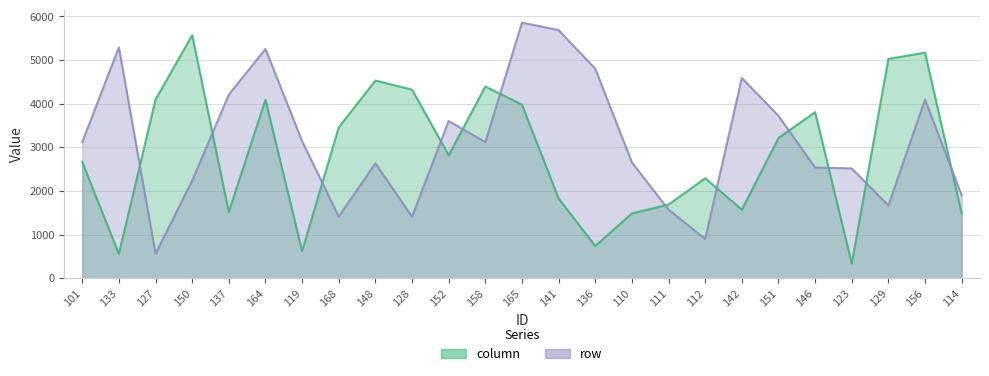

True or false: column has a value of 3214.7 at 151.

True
###
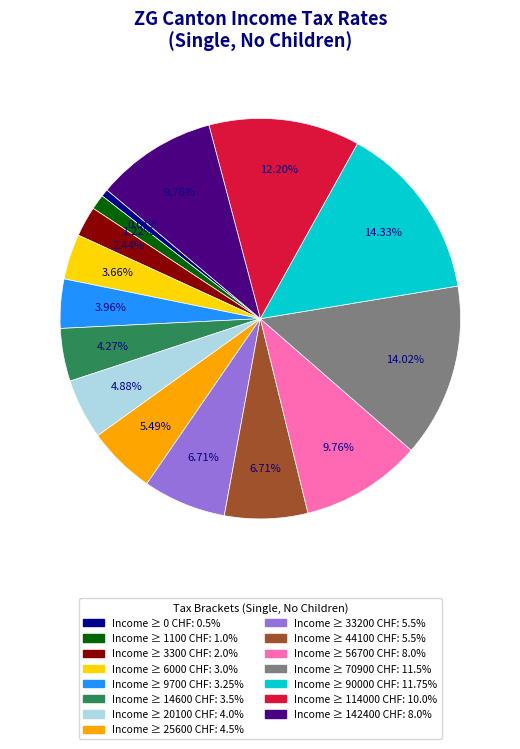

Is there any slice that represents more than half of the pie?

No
###
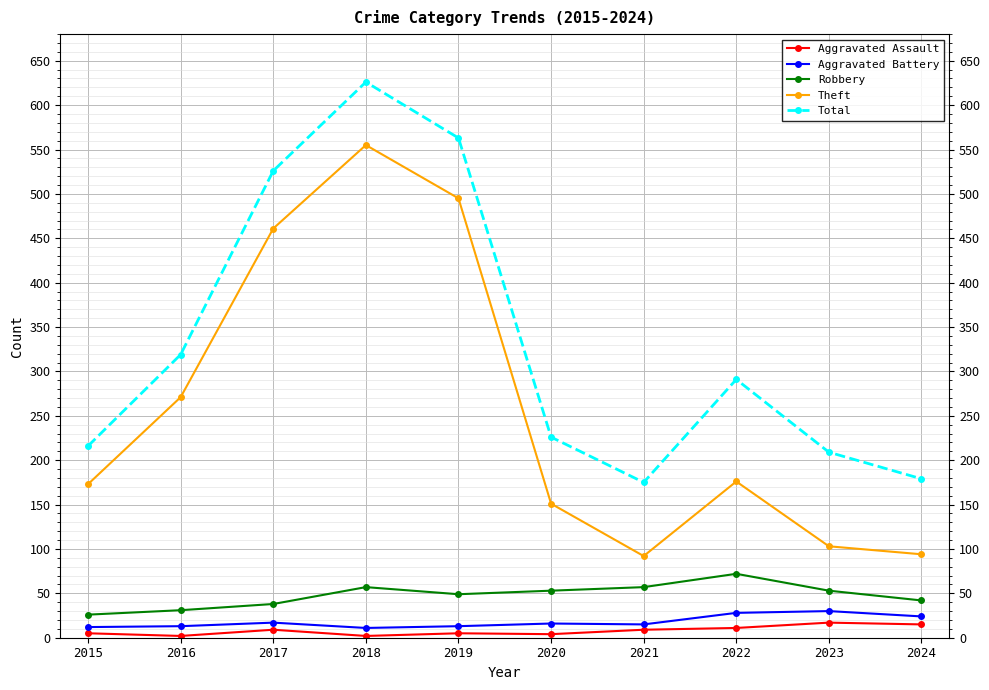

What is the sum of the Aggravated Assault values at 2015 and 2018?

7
###
Identify every line in the data above that contains the word "True" and copy each of those lines.

True or false: column has a value of 3214.7 at 151.
True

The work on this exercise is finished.